Tarefa proposta 1: Liste todos os advérbios terminados em "-mente" que aparecem no trecho citado.
Tarefa proposta 2: Retome o artigo sobre a gestão fiscal do governo logo após a última frase do trecho citado e continue o texto.

Trecho citado:
::::::::::

[Mais um artigo competente, que desnuda a gestão da nossa terna ex-guerrilheira e nos ajuda a entender por que o país está economicamente ladeira abaixo, praticamente na banguela. De quebra, joga um pouco mais de luz nas razões por trás dos movimentos de rua de hoje.]
Em cima do laço
Raul Velloso (*) --
O Globo, 08/7/2013
O ministro da Fazenda acaba de anunciar um corte de R$ 15 bilhões no
custeio geral do governo, para viabilizar a nova meta fiscal de 2013. Ao
mesmo tempo, na direção oposta, fala-se de maiores desonerações
tributárias no transporte urbano, algo que também agradaria aos
manifestantes. Como em situações que vivi várias vezes no governo, esse
tipo de corte é pouco eficaz, mas é o que resta à Fazenda quando se
trata de fazer ajustes em cima do laço. O certo seria mudar a estrutura
do gasto, como se verá ao final.
A verdade é que o governo foi pego no contrapé quando estouraram as
manifestações. Primeiro, porque enfrenta uma séria crise de
credibilidade na gestão fiscal, crise essa inteiramente desnecessária.

::::::::::

Extrato de dados:
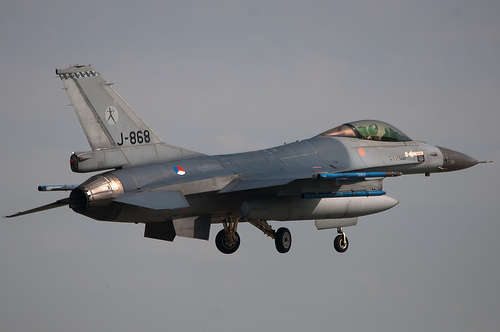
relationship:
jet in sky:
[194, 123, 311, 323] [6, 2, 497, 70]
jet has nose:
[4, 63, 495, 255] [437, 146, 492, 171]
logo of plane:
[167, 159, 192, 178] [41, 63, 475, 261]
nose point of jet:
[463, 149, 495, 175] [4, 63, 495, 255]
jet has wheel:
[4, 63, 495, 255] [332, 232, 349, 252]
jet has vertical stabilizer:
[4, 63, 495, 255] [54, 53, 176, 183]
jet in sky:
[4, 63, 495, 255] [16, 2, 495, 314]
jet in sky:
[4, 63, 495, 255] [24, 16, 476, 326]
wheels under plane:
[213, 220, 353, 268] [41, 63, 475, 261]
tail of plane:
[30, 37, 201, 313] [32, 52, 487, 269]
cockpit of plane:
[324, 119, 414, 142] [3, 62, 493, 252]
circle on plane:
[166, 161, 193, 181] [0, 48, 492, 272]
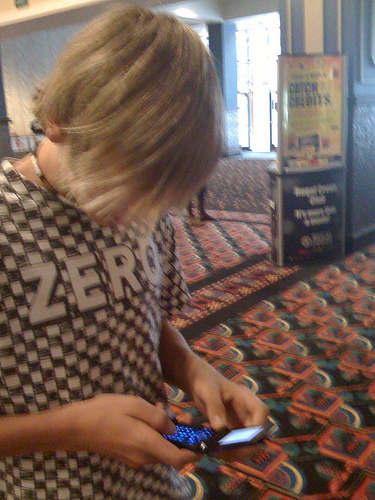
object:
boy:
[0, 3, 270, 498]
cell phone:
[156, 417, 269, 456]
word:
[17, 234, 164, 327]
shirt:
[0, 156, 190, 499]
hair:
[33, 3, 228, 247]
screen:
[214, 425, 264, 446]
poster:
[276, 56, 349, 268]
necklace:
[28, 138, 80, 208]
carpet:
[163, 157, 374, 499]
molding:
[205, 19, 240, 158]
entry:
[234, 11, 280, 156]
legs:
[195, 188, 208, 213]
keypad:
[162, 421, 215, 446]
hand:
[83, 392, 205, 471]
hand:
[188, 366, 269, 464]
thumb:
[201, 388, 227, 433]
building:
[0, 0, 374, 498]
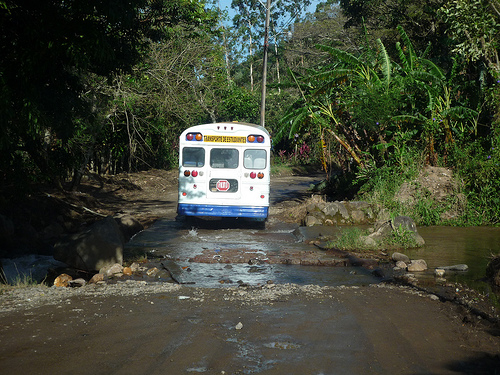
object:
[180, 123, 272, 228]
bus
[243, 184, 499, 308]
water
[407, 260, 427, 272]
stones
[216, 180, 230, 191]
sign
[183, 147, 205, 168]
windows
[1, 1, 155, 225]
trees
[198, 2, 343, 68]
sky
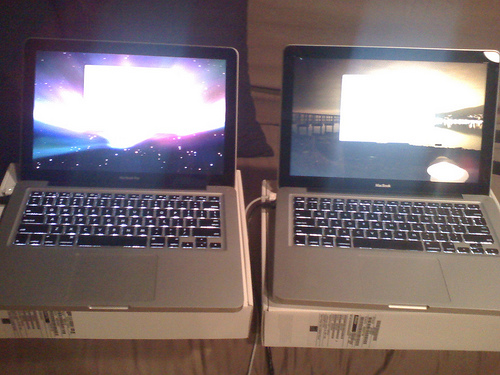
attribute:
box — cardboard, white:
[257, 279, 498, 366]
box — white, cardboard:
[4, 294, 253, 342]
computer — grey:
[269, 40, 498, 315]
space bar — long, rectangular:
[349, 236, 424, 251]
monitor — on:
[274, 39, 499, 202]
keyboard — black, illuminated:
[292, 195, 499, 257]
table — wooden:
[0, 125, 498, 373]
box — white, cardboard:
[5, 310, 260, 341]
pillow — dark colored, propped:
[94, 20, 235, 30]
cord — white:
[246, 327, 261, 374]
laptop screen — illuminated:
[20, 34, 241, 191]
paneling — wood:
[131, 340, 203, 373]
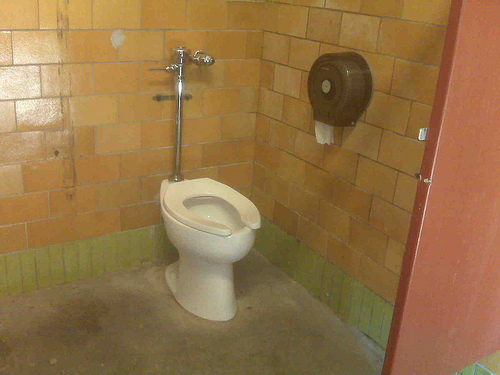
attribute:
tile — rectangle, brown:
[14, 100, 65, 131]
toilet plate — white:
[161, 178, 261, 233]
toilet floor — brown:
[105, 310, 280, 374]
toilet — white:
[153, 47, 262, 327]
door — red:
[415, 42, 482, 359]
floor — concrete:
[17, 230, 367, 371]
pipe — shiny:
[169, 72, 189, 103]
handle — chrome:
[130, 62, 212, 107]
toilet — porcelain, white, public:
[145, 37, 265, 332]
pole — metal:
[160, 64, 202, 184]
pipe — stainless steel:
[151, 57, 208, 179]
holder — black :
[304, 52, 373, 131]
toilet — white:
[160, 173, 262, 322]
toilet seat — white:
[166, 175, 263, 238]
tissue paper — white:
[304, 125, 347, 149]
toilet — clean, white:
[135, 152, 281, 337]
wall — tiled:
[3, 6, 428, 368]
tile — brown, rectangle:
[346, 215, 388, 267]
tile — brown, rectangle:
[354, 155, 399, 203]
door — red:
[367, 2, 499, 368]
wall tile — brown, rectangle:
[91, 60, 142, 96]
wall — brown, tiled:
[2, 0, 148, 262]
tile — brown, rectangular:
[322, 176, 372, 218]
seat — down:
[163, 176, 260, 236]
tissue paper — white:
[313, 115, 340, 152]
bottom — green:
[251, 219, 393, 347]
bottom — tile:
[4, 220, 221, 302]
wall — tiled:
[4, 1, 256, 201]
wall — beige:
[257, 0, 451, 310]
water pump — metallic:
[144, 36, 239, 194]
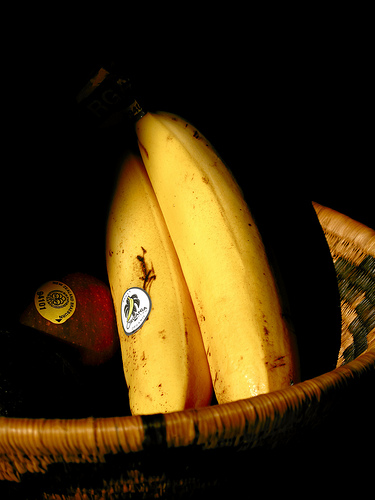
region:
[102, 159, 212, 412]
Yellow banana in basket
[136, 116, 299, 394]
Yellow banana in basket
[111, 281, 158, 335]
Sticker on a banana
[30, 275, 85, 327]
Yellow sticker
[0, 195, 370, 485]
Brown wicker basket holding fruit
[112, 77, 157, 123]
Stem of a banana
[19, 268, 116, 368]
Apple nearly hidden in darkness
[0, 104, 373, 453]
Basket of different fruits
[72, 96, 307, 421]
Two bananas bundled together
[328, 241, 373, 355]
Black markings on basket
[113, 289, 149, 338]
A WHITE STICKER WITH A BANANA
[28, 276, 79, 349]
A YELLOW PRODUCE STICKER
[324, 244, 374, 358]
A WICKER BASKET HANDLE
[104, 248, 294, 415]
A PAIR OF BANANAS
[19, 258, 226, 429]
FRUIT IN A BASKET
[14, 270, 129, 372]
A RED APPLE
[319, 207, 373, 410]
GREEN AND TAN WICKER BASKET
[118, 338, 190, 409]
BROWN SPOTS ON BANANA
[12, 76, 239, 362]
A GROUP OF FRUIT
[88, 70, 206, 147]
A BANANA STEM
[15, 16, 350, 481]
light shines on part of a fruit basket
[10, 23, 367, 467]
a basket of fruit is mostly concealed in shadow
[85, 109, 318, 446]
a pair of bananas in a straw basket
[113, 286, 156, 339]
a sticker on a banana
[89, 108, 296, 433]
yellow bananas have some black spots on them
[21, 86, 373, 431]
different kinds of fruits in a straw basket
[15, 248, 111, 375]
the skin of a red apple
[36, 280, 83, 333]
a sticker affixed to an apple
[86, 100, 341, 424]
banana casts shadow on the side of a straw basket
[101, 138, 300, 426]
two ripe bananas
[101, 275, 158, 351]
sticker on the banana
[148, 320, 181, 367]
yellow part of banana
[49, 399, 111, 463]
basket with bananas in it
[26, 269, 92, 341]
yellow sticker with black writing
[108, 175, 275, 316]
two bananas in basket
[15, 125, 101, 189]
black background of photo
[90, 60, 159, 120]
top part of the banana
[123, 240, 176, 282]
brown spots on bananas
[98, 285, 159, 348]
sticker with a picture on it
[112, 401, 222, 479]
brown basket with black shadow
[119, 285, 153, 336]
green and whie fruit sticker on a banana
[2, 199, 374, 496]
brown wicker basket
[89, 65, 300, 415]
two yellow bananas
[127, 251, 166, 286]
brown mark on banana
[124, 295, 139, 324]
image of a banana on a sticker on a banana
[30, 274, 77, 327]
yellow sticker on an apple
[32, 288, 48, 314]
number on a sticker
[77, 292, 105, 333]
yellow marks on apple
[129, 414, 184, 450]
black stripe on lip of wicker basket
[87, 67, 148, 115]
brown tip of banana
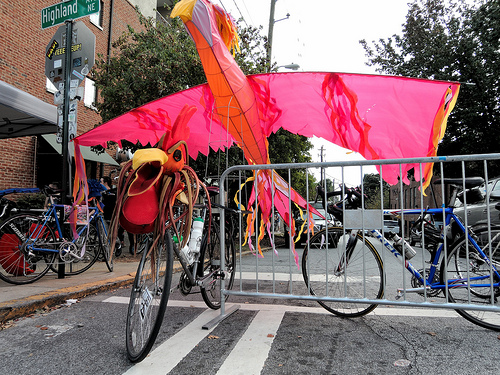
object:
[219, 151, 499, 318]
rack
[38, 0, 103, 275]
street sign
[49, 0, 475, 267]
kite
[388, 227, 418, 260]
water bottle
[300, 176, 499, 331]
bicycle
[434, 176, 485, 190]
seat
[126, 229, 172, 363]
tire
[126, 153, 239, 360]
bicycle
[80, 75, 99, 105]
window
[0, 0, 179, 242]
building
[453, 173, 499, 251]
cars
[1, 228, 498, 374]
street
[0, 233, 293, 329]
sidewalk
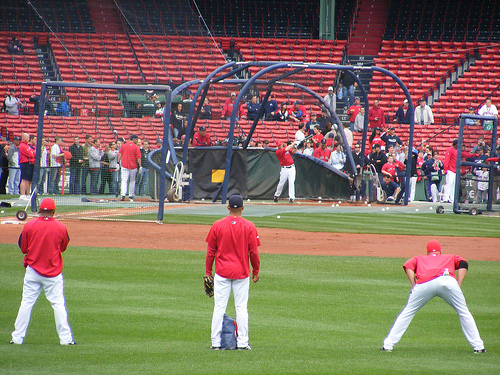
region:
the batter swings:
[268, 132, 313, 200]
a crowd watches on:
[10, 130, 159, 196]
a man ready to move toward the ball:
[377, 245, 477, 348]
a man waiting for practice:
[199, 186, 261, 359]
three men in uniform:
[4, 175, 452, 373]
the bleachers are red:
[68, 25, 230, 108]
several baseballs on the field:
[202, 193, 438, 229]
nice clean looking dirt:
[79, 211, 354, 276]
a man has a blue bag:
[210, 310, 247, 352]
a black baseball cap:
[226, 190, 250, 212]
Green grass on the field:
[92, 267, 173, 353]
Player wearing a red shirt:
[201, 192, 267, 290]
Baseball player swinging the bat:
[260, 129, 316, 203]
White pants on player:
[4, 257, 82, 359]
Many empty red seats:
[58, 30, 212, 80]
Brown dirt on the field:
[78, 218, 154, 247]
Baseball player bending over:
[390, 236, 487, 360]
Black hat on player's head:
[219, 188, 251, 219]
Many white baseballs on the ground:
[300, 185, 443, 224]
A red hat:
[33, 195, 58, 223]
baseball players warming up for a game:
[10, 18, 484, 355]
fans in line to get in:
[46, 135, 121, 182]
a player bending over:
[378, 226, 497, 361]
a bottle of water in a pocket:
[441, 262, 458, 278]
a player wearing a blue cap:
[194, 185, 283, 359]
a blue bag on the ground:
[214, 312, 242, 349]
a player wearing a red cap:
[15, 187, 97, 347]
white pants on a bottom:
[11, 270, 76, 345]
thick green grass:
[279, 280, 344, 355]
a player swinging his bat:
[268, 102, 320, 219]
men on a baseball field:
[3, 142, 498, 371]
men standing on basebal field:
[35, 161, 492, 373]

::::::::::

Resposta do exercício 1: economicamente, praticamente, inteiramente

Resposta do exercício 2:
Que os resultados fiscais vêm piorando há bastante tempo, é fato. Só
que, em vez de apresentar justificativas válidas — a crise etc. —, o
governo resolveu esconder a situação real mediante o uso do que ficou
conhecido como “contabilidade criativa”. Havia espaço para os saldos
fiscais caírem, pelo menos até certo ponto, pois, no conceito de “dívida
líquida”, que exclui da dívida bruta as aplicações financeiras, a razão
dívida/PIB não tenderia a subir. Bastaria o governo dizer que, passado o
auge da crise, tudo voltaria ao normal.
Outro problema tem a ver com a brutal expansão dos financiamentos do
BNDES, que se têm viabilizado pela inédita emissão de títulos públicos
dos últimos anos. Um maior volume de financiamentos para viabilizar a
expansão da infraestrutura será crucial para tirar o país do buraco, mas
dois subprodutos do que tem ocorrido até agora começam a despertar
preocupação. Como tem havido pouca infraestrutura e outras prioridades
no leque de aplicações do BNDES, o forte crescimento da dívida pública
bruta resultante dessas emissões precisa ser mais bem justificado.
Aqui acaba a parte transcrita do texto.